In Washington State, lawmakers are considering making permanent a legislative pilot program begun in 2019 that allows state grants to colleges and universities to be used to help students with short-term housing needs and provide them with access to laundry, storage, shower and other facilities.

Charles Adkins, 25, helped draft the initial Washington legislation when he was a college student. The legislation was informed by his experience as a homeless teen. He served as a student government lobbyist at Evergreen State College, allowing him access to legislators.

“In order to stay in my dorm room over winter break, I was asked to pay almost $700,” said Adkins. He said he couldn’t afford that amount and ended up staying with a friend.

Adkins, a member of the Yurok Tribe, said he was inspired by a short documentary about efforts to help homeless college students at California State Polytechnic University, Humboldt.

The other model for the Washington State legislation was an effort in place at K-12 schools, such as in Everett, Wash., where Adkins attended high school.

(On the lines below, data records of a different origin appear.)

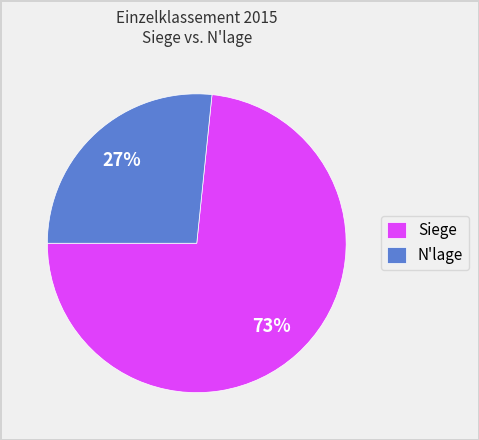

Count the number of slices in the pie.

2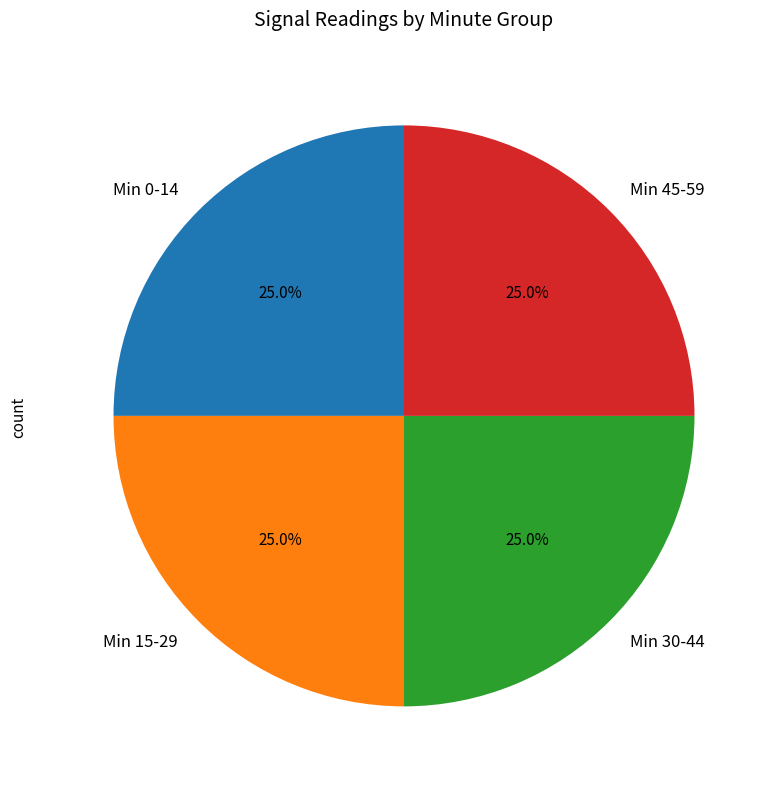

Is Min 0-14 the majority of the pie?

No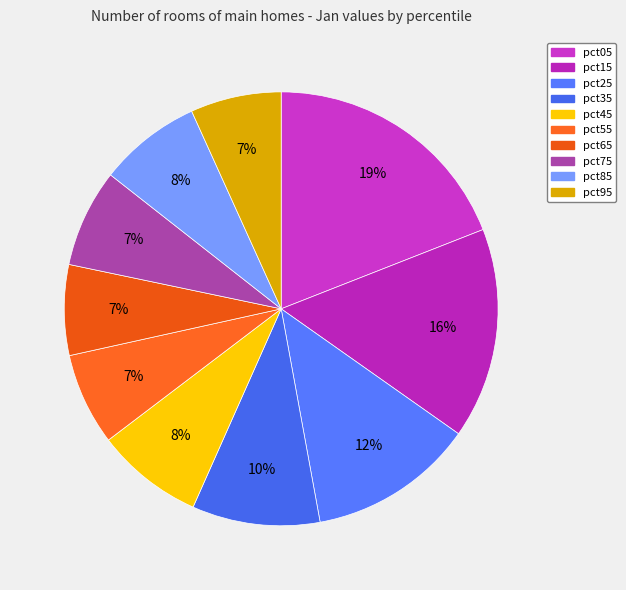

Which slice is the largest?

pct05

“We set out to try to make a program that looked in many ways to this program at Everett Public Schools called Kids in Transition,” said Adkins, who helped advise Mike Sells, a lawmaker from the western Washington city, on the initial legislation. Adkins now works as a legislative policy analyst with the Tulalip Tribes in Washington.

School districts throughout the U.S. must designate liaisons to help their homeless students under the federal McKinney-Vento Act. Some states, like Washington, are extending that idea to colleges.

As Adkins recalls, some legislative efforts resulted in “huge pushback from a lot of the colleges,” with some stating that their homeless student populations were essentially nonexistent. But Washington State University published a statement online saying it “strongly supports the effort to make [the program] permanent.”

Jennifer Manley, dean of student engagement and retention at South Puget Sound Community College, said grant money provided through the pilot program has helped the college rent three apartment units for students. She estimated that between 35 to 40 students have been housed in the units since 2019, and there’s a waiting list of students seeking to live in them.

At Yakima Valley College, a community college in Washington State, Guadalupe Huitron-Lilly, a faculty counselor who has helped oversee the pilot project, said the program is needed.

“I think it is very important that this program be funded on a long-term basis,” she said.